YOUR GOAL: With pictures excluded, copy word for word the lines in the data below from the line containing "Image 2: xy-64, xy-32, xy+64;" through the line containing "Image 3: Top".

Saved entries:
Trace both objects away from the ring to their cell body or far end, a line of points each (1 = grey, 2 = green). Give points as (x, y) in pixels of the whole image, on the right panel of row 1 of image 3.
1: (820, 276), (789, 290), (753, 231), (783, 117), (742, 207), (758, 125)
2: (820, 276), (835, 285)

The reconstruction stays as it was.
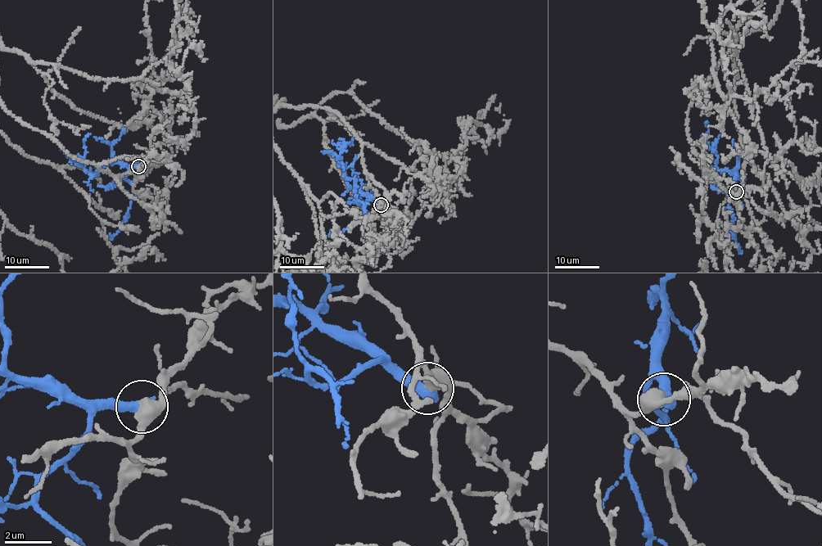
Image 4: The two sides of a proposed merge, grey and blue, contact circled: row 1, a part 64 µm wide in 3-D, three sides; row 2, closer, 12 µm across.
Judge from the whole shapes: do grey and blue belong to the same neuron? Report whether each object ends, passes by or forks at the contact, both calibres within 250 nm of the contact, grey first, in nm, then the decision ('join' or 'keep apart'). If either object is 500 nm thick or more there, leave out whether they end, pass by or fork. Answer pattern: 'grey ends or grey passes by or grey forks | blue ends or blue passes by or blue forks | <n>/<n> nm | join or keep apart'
480/550 nm | keep apart

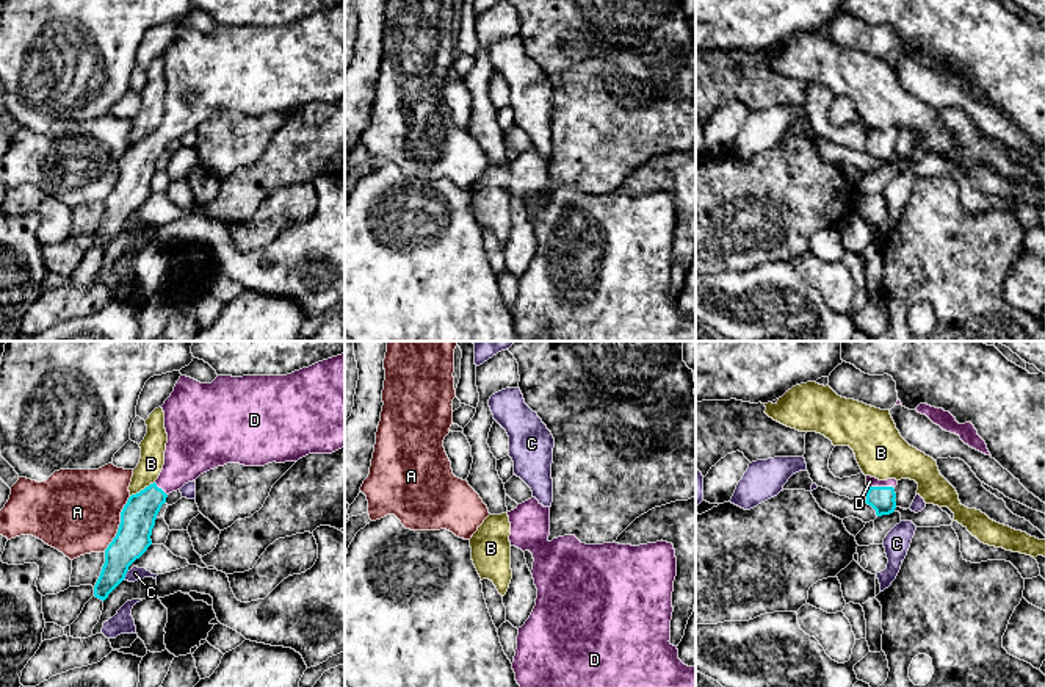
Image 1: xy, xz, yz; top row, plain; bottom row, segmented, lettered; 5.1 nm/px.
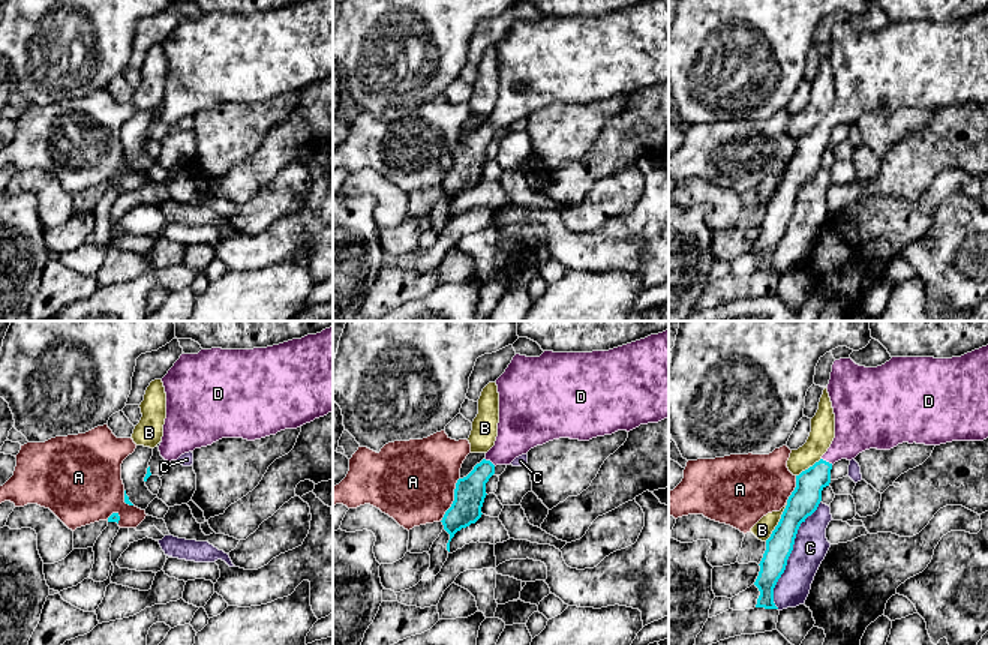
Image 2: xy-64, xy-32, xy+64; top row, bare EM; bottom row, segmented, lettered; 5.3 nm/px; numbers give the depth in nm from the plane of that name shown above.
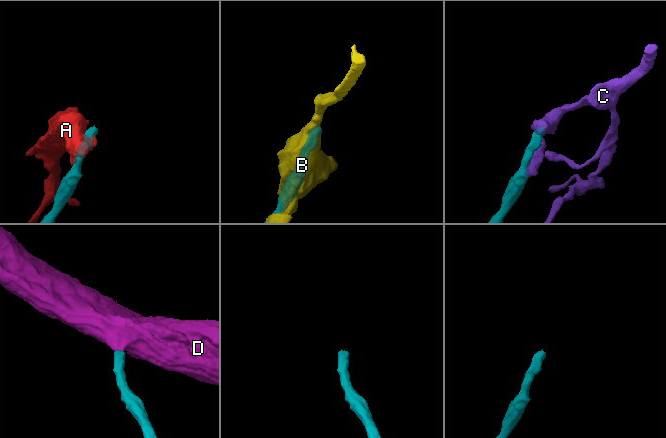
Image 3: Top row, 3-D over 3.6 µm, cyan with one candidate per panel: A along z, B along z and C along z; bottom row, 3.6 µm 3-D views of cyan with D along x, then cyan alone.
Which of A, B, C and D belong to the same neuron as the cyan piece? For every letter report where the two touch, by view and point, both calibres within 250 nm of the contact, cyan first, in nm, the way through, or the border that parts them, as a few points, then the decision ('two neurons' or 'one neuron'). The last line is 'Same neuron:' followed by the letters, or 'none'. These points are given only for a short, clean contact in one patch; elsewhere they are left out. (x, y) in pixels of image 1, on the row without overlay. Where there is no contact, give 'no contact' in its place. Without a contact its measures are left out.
A: meets cyan in xy at (119, 174); 180 nm thick on the cyan side, 440 nm on the other; border along xy (130, 146), (121, 161), (118, 182), (104, 201); two neurons
B: meets cyan in xy at (141, 140); 180 nm thick on the cyan side, 130 nm on the other; two neurons
C: meets cyan in xy at (126, 223); 180 nm thick on the cyan side, 70 nm on the other; two neurons
D: meets cyan in yz at (881, 136); 130 nm thick on the cyan side, 50 nm on the other; runs through yz (881, 147), (881, 136), (870, 130); one neuron
Same neuron: D

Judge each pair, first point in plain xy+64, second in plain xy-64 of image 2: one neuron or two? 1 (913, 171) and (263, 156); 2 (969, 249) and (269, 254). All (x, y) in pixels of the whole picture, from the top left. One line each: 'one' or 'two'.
1: one
2: one

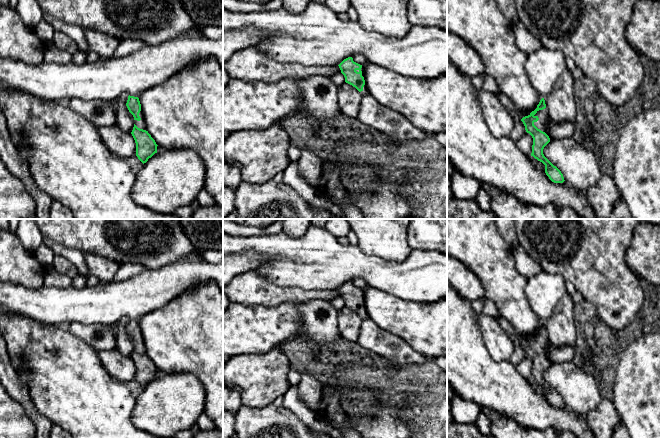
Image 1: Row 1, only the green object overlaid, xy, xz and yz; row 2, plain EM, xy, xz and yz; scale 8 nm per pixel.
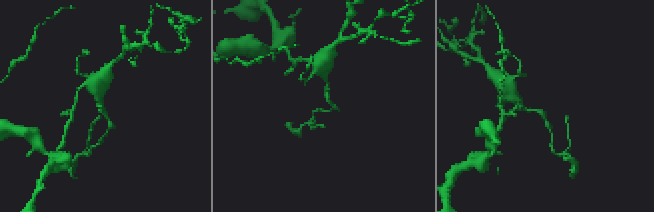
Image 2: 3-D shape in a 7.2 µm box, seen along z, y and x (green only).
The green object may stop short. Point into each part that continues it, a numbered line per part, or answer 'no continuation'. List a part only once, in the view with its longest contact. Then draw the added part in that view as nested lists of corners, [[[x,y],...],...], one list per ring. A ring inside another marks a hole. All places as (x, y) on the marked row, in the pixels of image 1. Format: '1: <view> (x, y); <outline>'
1: yz (543, 123); [[[545,109],[537,111],[537,113],[534,115],[539,118],[537,122],[534,122],[534,125],[540,129],[541,131],[545,132],[549,136],[548,128],[549,128],[549,115],[548,112]],[[549,136],[550,141],[552,140]]]

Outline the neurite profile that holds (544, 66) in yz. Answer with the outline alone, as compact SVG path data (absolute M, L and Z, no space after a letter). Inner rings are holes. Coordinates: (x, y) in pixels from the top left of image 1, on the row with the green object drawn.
M543 46L528 54L525 62L529 81L543 98L552 91L565 68L566 57L564 54Z

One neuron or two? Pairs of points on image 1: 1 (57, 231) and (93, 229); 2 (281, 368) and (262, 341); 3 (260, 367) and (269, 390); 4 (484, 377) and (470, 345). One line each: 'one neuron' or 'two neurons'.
1: one neuron
2: two neurons
3: one neuron
4: one neuron

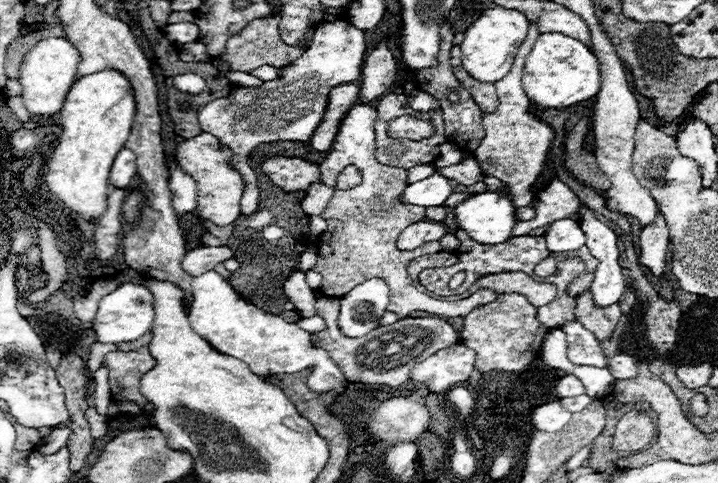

TASK SOLUTION:
Image 2: xy-64, xy-32, xy+64; top row, bare EM; bottom row, segmented, lettered; 5.3 nm/px; numbers give the depth in nm from the plane of that name shown above.
Image 3: Top row, 3-D over 3.6 µm, cyan with one candidate per panel: A along z, B along z and C along z; bottom row, 3.6 µm 3-D views of cyan with D along x, then cyan alone.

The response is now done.